For the data below, restate word for word only the lines from the line containing "nose: (726, 649)" through the line containing "right knee: (195, 707)", both ends included.

Joint position lists
=== Section Start ===

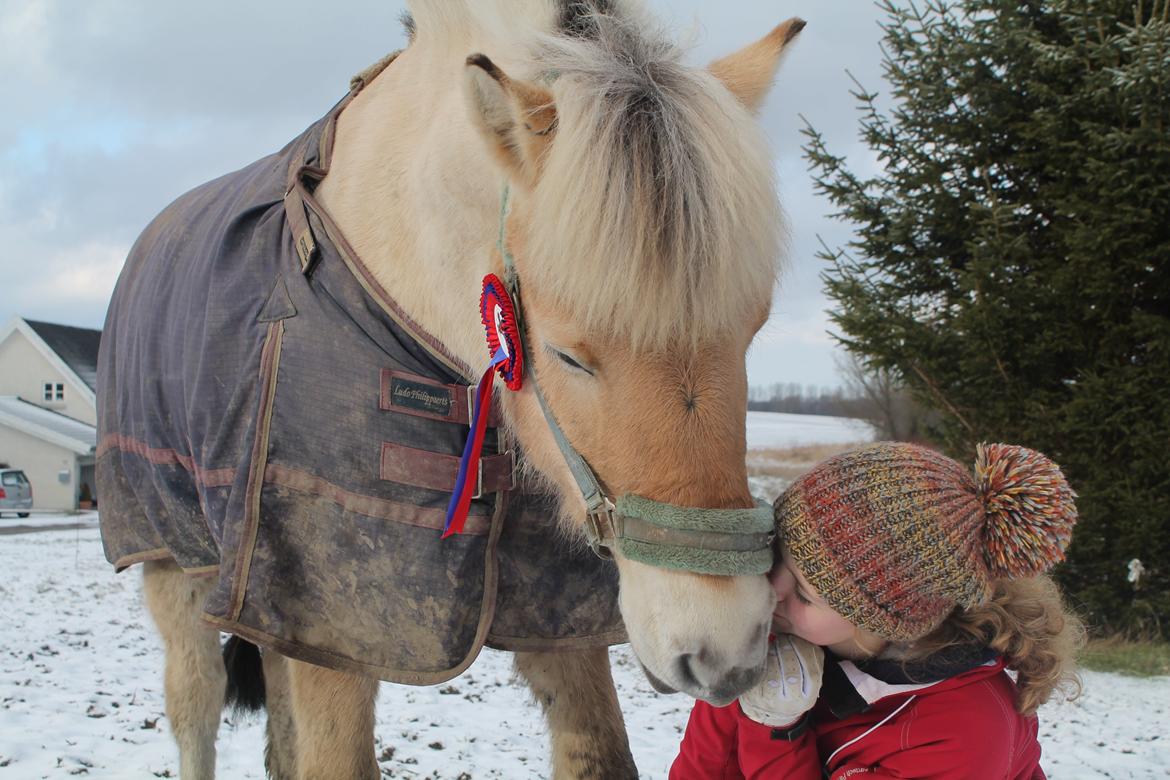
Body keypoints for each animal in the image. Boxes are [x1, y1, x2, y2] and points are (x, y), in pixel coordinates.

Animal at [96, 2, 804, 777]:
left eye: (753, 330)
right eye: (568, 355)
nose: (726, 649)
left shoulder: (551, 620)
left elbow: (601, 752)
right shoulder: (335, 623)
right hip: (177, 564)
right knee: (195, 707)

=== Section End ===
=== Section Start ===

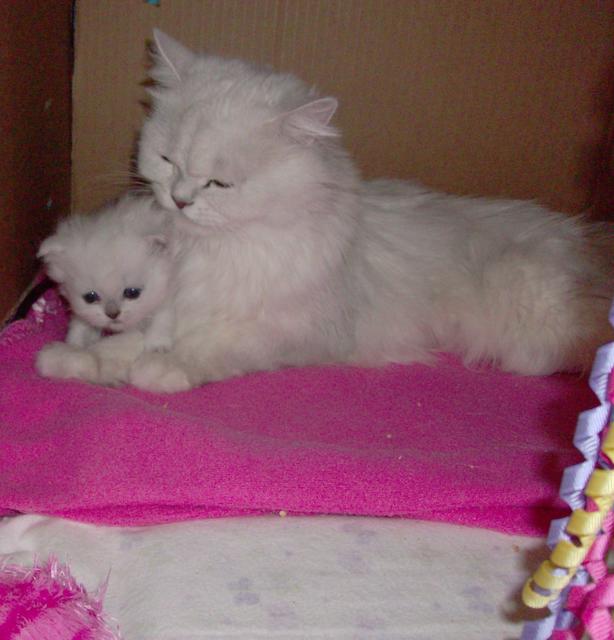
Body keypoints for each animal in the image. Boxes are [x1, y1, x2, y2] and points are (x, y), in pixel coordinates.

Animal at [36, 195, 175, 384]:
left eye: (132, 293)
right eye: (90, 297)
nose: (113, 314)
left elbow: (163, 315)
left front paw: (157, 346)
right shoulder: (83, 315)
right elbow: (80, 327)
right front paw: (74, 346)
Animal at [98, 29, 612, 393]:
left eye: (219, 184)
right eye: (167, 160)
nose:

=== Section End ===
=== Section Start ===

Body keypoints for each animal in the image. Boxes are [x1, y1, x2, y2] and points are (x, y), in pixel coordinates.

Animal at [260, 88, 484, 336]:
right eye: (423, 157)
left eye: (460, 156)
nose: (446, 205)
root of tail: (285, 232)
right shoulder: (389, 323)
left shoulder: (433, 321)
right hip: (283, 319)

=== Section End ===

# Solution to this task
nose: (726, 649)
left shoulder: (551, 620)
left elbow: (601, 752)
right shoulder: (335, 623)
right hip: (177, 564)
right knee: (195, 707)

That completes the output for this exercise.